Norbord’s North American OSB cash production costs per unit (before mill profit share) decreased one per cent versus the prior quarter but increased three per cent compared to the same quarter last year due to the timing of annual maintenance and other downtime. In addition, lower resin prices had some impact quarter-over-quarter while year-over-year, higher fibre and energy prices were a factor.

In Europe, Norbord’s shipments were 15 per cent higher than the prior quarter and 13 per cent higher than the same quarter last year. The European mills produced at 89 per cent of stated capacity in the quarter, unchanged from the prior quarter and compared to 86 per cent in the same quarter last year. Capacity utilization was unchanged quarter-over-quarter as the new finishing line at the Inverness, Scotland OSB mill was being commissioned during the first quarter of 2019. Capacity utilization increased year-over-year due to the continued ramp-up of the reinvested Inverness mill following its start-up in the fourth quarter of 2017.

Capital investments (including intangible assets) were $30 million in the first quarter compared to $60 million in the prior quarter and $50 million in the same quarter last year. The decreases versus both comparative quarters are primarily attributable to the timing of executing on various capital projects, including the Inverness project.

Included in capital investments is $2 million of the $46 million (£35 million) budget for the second phase investment to further expand capacity at the Inverness, Scotland mill by 225 MMsf (3/8-inch basis) (200,000 cubic metres) through the addition of a second wood room and dryer. This project is expected to take approximately two years to complete and is consistent with the company’s strategy of growing its European OSB capacity to serve rapid consumption growth in its key markets.

At the Chambord, Que., mill rebuild project, $9 million of the $71 million budget was invested in the quarter ($36 million project-to-date). Norbord believes North American OSB demand will continue to grow. In order to support this anticipated growth and enhance the competitive position of the company’s overall manufacturing operations, Norbord is rebuilding and preparing the Chambord, Que., mill for an eventual restart. The company has not yet made a restart decision, however, and will only do so when it is sufficiently clear that customers require more product. This project involves replacing the dryers and investing in the wood-handling and finishing areas to streamline the mill’s manufacturing process and reduce costs, as well as upgrades to process and personal safety systems, electrical systems and environmental equipment that will bring the mill up to current standards after a decade of curtailment.

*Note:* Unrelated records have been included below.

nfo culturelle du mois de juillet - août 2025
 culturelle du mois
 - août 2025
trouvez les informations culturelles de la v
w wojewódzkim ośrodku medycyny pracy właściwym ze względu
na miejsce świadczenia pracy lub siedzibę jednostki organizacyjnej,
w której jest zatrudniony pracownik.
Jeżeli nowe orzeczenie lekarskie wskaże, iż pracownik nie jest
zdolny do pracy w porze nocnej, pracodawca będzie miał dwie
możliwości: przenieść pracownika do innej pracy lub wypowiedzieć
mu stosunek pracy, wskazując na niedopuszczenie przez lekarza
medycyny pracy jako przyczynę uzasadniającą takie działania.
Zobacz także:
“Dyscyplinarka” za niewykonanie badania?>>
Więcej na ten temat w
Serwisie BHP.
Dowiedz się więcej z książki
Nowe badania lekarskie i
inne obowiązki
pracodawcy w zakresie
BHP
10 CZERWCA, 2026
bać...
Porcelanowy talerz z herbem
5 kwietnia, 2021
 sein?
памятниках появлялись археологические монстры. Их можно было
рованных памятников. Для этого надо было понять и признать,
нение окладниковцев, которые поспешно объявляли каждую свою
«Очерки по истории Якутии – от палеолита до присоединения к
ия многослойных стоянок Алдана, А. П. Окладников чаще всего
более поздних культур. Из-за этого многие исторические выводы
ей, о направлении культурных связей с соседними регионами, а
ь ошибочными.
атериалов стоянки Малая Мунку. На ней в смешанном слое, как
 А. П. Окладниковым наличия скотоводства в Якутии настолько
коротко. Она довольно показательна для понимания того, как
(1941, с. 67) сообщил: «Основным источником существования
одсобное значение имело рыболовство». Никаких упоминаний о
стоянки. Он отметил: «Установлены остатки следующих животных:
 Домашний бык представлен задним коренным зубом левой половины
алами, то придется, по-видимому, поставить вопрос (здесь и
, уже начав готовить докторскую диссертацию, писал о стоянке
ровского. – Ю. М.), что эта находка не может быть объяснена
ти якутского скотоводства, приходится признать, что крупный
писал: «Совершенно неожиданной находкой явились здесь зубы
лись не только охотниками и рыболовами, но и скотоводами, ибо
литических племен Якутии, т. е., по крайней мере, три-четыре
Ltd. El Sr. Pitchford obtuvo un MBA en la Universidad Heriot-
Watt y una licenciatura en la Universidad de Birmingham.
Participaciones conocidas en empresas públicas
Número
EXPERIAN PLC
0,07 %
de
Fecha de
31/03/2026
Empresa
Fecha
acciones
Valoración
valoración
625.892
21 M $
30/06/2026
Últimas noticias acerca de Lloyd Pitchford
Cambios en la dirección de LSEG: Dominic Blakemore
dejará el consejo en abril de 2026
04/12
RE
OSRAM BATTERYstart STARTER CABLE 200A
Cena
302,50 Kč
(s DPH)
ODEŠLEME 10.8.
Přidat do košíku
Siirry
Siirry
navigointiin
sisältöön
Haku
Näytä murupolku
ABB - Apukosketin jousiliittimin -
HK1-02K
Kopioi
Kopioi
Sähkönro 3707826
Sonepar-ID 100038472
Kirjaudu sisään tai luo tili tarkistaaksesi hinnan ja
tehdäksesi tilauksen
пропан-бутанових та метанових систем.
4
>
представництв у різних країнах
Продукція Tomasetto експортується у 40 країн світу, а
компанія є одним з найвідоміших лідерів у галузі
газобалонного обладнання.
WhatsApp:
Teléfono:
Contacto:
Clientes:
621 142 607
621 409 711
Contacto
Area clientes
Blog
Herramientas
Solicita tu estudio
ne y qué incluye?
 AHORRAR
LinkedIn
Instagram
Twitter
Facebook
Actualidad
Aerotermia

Norbord’s 2019 capital expenditure budget is approximately $150 million for projects focused on reducing manufacturing costs across the mills, as well as a portion of the Chambord, Que., mill rebuild and Inverness, Scotland phase two projects. It also includes investments to support the Company’s strategy to increase the production of specialty products for industrial applications and exports.

Operating working capital was $183 million at quarter-end compared to $218 million at the end of the same quarter last year and $88 million at year-end 2018. The year-over-year decrease is primarily due to lower North American OSB prices as well as timing of payments and new lease liabilities recognized upon transition to the new lease accounting standard. The quarter-over-quarter increase is primarily due to the annual seasonal build of log inventory in the northern mills in North America, the payment of annual incentive payouts, as well as the timing of payments. Working capital continues to be managed at minimal levels across the Company.

At quarter-end, Norbord had unutilized available liquidity of $239 million, consisting of $2 million in cash and $237 million in revolving bank lines. The company’s tangible net worth was $1,107 million and net debt to total capitalization on a book basis was 34 per cent, both well within bank covenants.